Information shown
========================
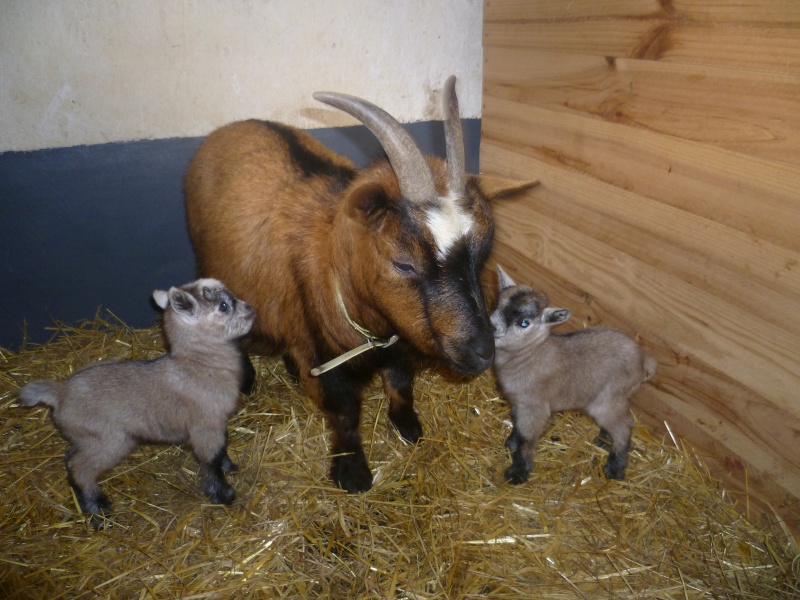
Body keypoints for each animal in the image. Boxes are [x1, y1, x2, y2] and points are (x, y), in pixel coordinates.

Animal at [187, 77, 536, 492]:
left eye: (483, 253)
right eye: (403, 263)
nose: (483, 352)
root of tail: (232, 127)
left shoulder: (397, 336)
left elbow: (400, 384)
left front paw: (408, 428)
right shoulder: (325, 358)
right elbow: (345, 414)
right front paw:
========================
Task
If a record holds a picture, leave that picture out; retype everything else exactly.

Solved exercise
Body keypoints for each animal in the image. Boxes are [x1, y1, x2, y2] and points are (x, y), in pixel coordinates.

Animal at [187, 77, 536, 492]:
left eye: (483, 253)
right eye: (403, 263)
nose: (483, 352)
root of tail: (232, 127)
left shoulder: (397, 336)
left elbow: (400, 384)
left front paw: (408, 428)
right shoulder: (325, 358)
right elbow: (345, 414)
right front paw:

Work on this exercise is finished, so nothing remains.